Task description>
Please answer these questions from the PETSc reply below, one answer per line:
1. Which native PETSc KSP implementation handles solves with multiple columns at once?
2. Which option makes the HPDDM CG implementation available?
3. What kind of matrices do most of the HPDDM author's users interested in (pseudo-)block Krylov solvers use?
======== Study text
Hello Sreeram,
KSPCG (PETSc implementation of CG) does not handle solves with multiple columns 
at once.
There is only a single native PETSc KSP implementation which handles solves 
with multiple columns at once: KSPPREONLY.
If you use --download-hpddm, you can use a CG (or GMRES, or more advanced 
methods) implementation which handles solves with multiple columns at once (via 
-ksp_type hpddm -ksp_hpddm_type cg or KSPSetType(ksp, KSPHPDDM); 
KSPHPDDMSetType(ksp, KSP_HPDDM_TYPE_CG);).
I’m the main author of HPDDM, there is preliminary support for device matrices, 
but if it’s not working as intended/not faster than column by column, I’d be 
happy to have a deeper look (maybe in private), because most (if not all) of my 
users interested in (pseudo-)block Krylov solvers (i.e., solvers that treat 
right-hand sides in a single go) are using plain host matrices.
================
======== Given information
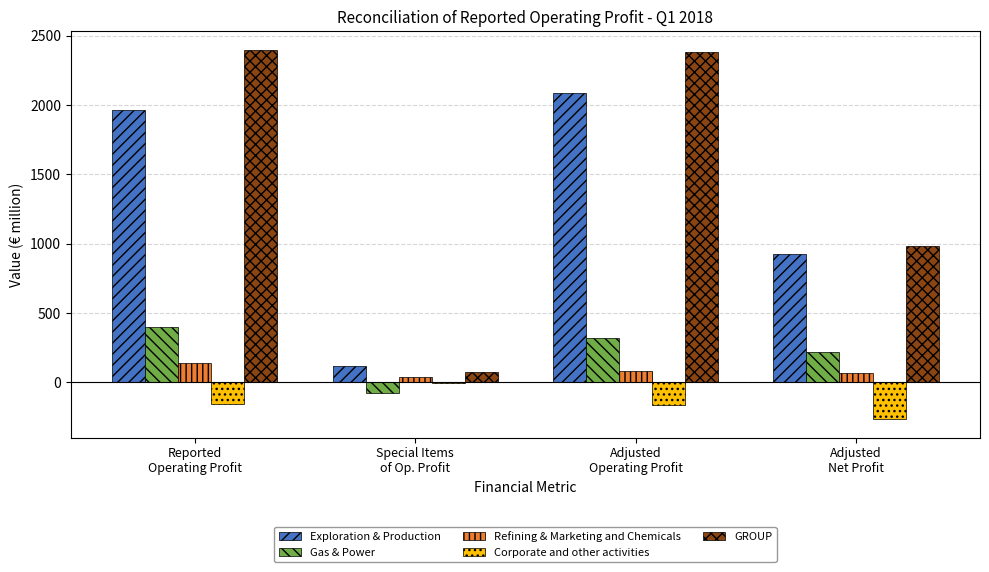

Where is Gas & Power nearest to the value 161?

Adjusted
Net Profit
================
Response to the task>
1. KSPPREONLY
2. --download-hpddm
3. Plain host matrices